> _Exercise_
The result should be an exact copy of the data, free of pictures.

┏━━

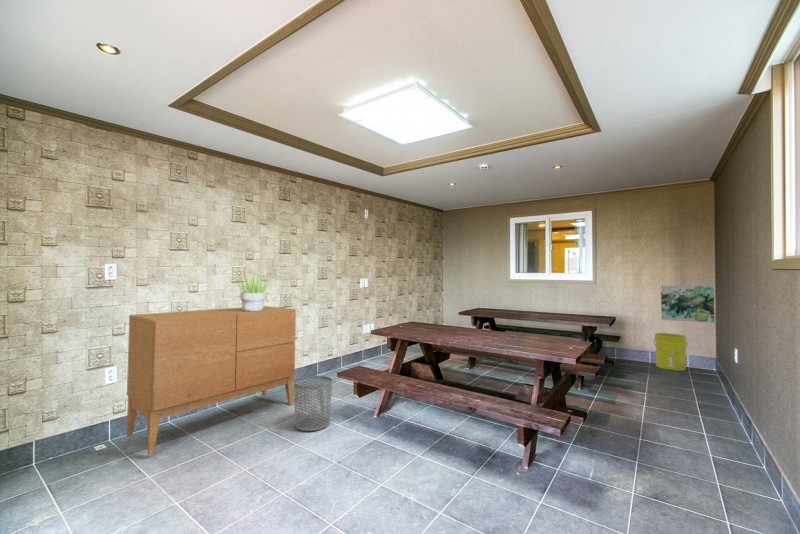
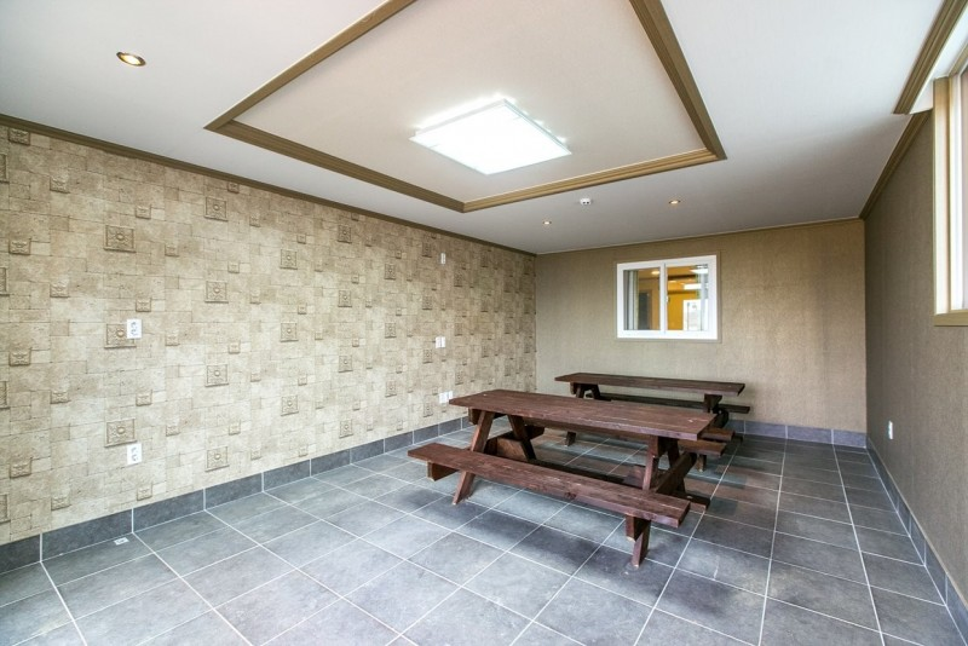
- waste bin [293,375,333,432]
- wall art [660,285,716,324]
- sideboard [126,305,297,456]
- potted plant [234,276,274,311]
- bucket [653,332,688,372]
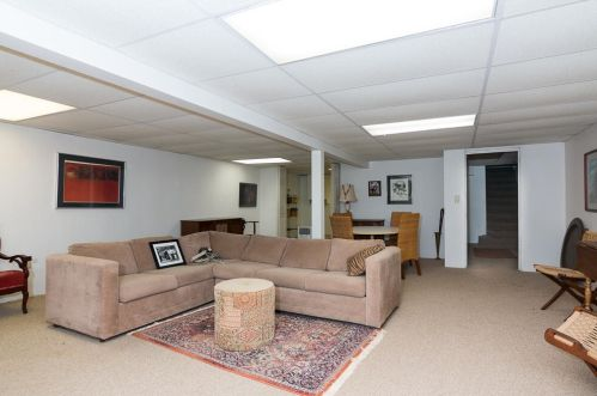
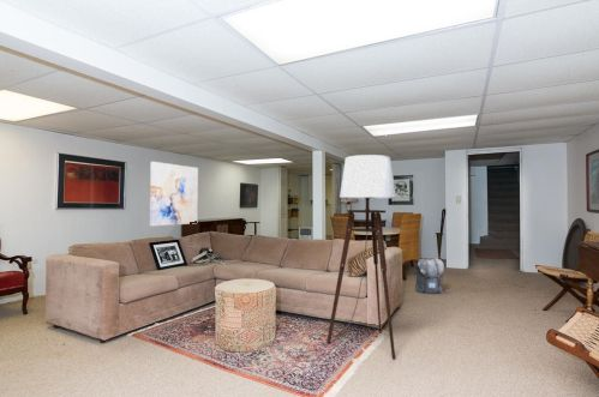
+ floor lamp [325,154,397,360]
+ backpack [414,255,445,295]
+ wall art [149,161,199,227]
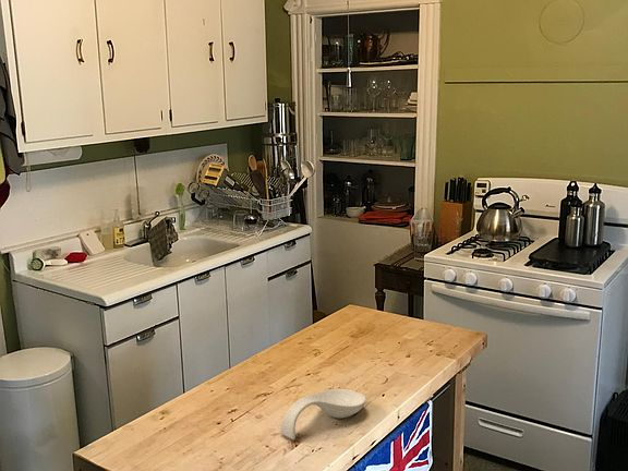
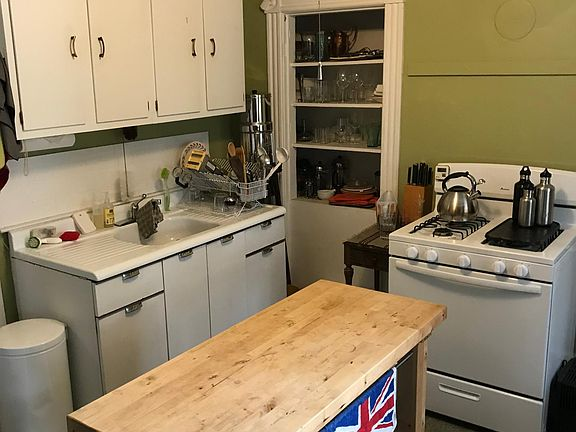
- spoon rest [279,388,367,440]
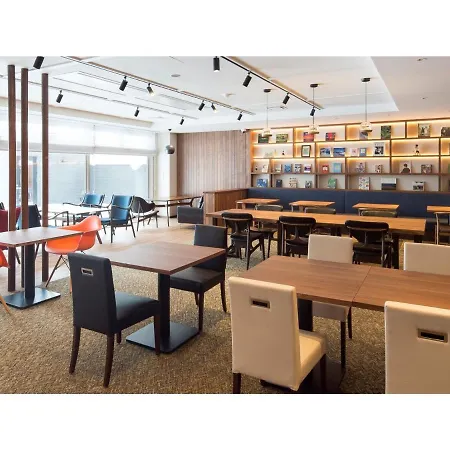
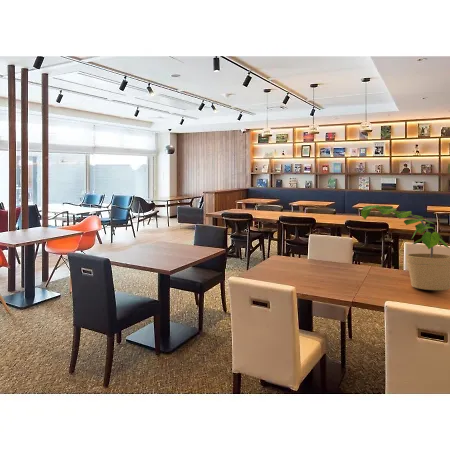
+ potted plant [360,204,450,291]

┗━━

> _Expected output_
- waste bin [293,375,333,432]
- wall art [660,285,716,324]
- sideboard [126,305,297,456]
- potted plant [234,276,274,311]
- bucket [653,332,688,372]
+ floor lamp [325,154,397,360]
+ backpack [414,255,445,295]
+ wall art [149,161,199,227]
- spoon rest [279,388,367,440]
+ potted plant [360,204,450,291]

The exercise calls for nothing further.